# What you should do
The answer must consist of each line of the records below that contains the string "Kombination".

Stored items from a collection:
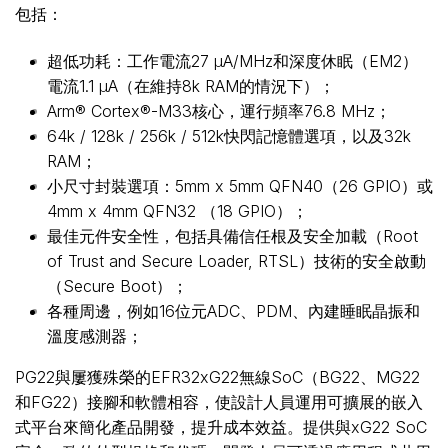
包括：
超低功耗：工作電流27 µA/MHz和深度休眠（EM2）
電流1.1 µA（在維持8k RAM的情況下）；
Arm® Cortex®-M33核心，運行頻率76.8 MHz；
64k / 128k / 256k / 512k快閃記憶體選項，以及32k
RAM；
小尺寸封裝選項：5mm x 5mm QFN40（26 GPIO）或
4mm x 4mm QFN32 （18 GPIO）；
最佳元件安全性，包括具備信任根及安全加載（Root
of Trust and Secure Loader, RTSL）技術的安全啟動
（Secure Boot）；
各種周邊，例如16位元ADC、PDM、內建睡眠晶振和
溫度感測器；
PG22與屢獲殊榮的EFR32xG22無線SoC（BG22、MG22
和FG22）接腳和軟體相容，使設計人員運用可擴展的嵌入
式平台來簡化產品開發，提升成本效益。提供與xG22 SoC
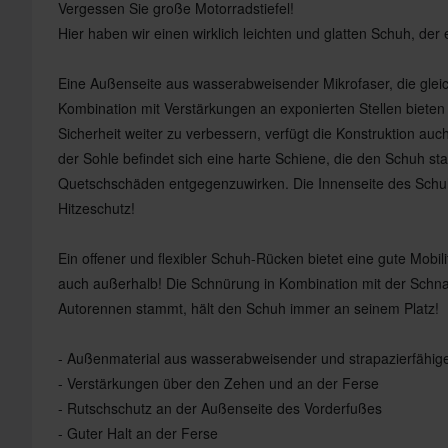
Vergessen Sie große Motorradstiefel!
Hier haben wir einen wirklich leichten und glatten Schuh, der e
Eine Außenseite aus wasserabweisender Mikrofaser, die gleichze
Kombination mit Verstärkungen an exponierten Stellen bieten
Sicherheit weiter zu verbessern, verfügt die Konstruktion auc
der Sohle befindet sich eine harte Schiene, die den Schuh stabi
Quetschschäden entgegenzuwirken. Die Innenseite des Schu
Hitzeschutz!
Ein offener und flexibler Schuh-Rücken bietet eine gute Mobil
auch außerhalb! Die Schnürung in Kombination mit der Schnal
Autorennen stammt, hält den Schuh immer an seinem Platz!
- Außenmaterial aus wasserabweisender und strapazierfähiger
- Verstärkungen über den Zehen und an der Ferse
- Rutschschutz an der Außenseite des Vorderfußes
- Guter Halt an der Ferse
...
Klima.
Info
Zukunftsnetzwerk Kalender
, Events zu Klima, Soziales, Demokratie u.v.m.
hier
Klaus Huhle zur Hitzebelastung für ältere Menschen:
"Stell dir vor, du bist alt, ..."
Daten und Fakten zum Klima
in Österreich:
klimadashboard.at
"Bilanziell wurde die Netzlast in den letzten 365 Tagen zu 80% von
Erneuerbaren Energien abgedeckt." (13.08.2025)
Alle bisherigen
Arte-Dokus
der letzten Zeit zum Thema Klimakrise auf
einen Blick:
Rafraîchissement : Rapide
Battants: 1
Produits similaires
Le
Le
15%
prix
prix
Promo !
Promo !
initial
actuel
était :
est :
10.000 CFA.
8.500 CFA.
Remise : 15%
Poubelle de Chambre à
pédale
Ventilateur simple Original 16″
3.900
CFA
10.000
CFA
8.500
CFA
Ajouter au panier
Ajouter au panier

# Answer to this problem
Kombination mit Verstärkungen an exponierten Stellen bieten
auch außerhalb! Die Schnürung in Kombination mit der Schnal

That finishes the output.